Submitted by alexios on

You need to generate Pascal's Triangle in Python, and you're lazy (an admirable trait). Alternatively, you're looking for a Pascal's Triangle generator that can show really high-ranking rows, ones with multi-hundred-digit (or multi-million-digit) coefficients.

Solution

Here's the essential, unadorned code:

def pascal(n):
    """
    Yield up to row ``n`` of Pascal's triangle, one row at a time.
 
    The first row is row 0.
    """
    def newrow(row):
        "Calculate a row of Pascal's triangle given the previous one."
        prev = 0
        for x in row:
            yield prev + x
            prev = x
        yield 1
 
    prevrow = [1]
    yield prevrow
    for x in xrange(n):
        prevrow = list(newrow(prevrow))
        yield prevrow

Discussion

It all revolves around the auxilliary function newrow(), which generates a row of Pascal's triangle given the previous one. We bootstrap it with the 0-th row, [1], and then we iterate, cascading out new rows.

The return value of pascal() is a generator of lists, one list to a row, starting with row 0. If you'd rather have a list of lists, you simply call list(pascal(x)).

Python generators are speedy beasts. On my desktop computer, pascal(1000) runs in 0.3 seconds, yielding the first 1,001 rows of the triangle — and remember, you need Arbitrary-precision arithmetic (aka bignums) to calculate the coefficients of most of these rows.

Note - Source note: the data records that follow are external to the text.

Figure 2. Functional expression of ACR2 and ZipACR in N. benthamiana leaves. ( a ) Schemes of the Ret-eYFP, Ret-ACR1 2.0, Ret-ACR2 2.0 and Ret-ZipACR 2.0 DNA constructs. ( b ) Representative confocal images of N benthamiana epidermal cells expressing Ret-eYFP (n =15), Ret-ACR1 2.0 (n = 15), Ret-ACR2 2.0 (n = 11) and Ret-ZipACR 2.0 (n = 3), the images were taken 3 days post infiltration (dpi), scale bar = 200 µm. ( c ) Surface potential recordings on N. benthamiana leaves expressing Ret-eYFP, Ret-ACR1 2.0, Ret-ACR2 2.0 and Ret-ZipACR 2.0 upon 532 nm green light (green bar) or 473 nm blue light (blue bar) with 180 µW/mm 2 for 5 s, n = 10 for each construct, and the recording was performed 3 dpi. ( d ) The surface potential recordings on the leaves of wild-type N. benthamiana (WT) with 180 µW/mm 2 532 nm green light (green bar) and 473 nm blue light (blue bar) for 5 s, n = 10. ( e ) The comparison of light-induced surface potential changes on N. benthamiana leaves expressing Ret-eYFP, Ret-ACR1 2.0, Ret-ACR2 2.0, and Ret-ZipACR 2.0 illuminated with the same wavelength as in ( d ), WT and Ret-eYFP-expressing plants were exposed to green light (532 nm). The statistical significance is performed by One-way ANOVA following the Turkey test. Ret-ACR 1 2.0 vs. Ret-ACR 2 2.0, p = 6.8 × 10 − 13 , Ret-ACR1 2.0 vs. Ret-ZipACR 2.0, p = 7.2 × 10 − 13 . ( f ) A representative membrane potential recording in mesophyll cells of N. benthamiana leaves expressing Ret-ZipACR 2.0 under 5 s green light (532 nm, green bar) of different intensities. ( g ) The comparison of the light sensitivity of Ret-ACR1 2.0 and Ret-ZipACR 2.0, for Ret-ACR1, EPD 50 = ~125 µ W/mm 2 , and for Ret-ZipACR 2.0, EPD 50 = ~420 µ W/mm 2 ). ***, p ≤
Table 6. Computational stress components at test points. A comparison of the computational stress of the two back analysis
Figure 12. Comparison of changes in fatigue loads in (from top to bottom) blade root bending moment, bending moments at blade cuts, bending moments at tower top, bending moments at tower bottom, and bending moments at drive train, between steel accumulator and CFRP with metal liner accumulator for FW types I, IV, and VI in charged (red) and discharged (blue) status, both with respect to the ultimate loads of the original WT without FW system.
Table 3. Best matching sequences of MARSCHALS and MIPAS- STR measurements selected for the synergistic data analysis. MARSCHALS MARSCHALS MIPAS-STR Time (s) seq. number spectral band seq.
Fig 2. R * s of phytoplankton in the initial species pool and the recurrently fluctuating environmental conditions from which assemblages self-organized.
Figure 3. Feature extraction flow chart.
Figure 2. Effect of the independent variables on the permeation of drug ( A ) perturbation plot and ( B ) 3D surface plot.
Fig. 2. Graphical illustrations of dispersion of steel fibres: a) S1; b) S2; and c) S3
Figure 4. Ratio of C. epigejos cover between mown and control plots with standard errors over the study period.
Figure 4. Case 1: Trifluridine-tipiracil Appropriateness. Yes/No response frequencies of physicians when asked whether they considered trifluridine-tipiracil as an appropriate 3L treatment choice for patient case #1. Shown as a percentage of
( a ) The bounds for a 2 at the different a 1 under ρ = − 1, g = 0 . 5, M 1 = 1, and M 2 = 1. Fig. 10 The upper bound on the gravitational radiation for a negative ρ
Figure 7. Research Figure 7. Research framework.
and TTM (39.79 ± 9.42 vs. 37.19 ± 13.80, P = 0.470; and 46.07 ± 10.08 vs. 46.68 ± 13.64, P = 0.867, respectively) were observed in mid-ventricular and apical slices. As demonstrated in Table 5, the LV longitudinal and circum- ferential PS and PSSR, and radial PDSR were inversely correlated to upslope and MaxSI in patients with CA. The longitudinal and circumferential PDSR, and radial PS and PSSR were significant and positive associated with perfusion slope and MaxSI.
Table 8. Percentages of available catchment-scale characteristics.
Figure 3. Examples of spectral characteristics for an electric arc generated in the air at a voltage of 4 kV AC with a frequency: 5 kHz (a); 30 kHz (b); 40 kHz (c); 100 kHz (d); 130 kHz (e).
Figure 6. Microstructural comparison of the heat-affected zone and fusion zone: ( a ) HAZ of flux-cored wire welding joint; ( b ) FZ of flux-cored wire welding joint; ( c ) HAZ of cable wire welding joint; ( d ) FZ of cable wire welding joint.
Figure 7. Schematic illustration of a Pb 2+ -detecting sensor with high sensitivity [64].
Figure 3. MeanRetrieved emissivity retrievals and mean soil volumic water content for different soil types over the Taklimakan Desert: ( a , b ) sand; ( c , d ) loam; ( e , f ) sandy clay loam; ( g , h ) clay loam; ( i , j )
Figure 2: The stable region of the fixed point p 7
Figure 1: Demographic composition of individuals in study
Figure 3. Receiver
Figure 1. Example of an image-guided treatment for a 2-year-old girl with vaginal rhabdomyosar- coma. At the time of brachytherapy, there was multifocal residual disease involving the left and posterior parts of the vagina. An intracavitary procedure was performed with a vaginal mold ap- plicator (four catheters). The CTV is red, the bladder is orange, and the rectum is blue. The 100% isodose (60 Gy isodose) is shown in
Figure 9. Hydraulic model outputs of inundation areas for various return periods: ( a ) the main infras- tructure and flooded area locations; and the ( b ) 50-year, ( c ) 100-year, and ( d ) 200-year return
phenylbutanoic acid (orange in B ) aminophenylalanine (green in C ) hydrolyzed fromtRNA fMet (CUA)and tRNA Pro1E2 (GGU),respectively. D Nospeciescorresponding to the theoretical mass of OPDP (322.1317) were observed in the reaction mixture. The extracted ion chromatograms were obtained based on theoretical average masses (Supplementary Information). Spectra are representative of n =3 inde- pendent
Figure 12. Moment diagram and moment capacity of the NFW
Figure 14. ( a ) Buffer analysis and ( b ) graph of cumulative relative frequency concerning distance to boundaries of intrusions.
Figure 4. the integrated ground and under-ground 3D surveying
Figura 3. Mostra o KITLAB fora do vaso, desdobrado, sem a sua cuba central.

In fact, pascal(35) is the biggest triangle a C implementation using 32-bit unsigned int numbers can generate. Even with 64-bit integers, C can handle up to pascal(68). The beauty of Python for numerical recipes like this is that it switches seamlessly to bignums whenever it's necessary. This is a serious boon when it comes to factorially-exploding results like this one. For your information, the highest coefficient in pascal(1000) is a 300-digit integer.

Extensions

This version includes an example (and doctest), and checks the value of n for correctness:

def pascal(n):
    """
    Yield up to row ``n`` of Pascal's triangle, one row at a time.
 
    The first row is row 0.
 
    >>> list (pascal (0))
    [ [1] ]
    >>> list (pascal (1))
    [ [1], [1, 1]]
    >>> list (pascal (4))
    [ [1], [1, 1], [1, 2, 1], [1, 3, 3, 1], [1, 4, 6, 4, 1] ]
    >>> list (pascal (-1))
    Traceback (most recent call last):
    ValueError: n must be an integer >= 0
    """
    if not isinstance(n, int):
        raise TypeError('n must be an integer')
    if n < 0:
        raise ValueError('n must be an integer >= 0')
 
    def newrow(row):
        "Calculate a row of Pascal's triangle given the previous one." 
        prev = 0
        for x in row:
            yield prev + x
            prev = x
        yield 1
 
    prevrow = [1]
    yield prevrow
    for x in xrange(n):
        prevrow = list(newrow(prevrow))
        yield prevrow

In all other aspects, this is identical to the first implementation.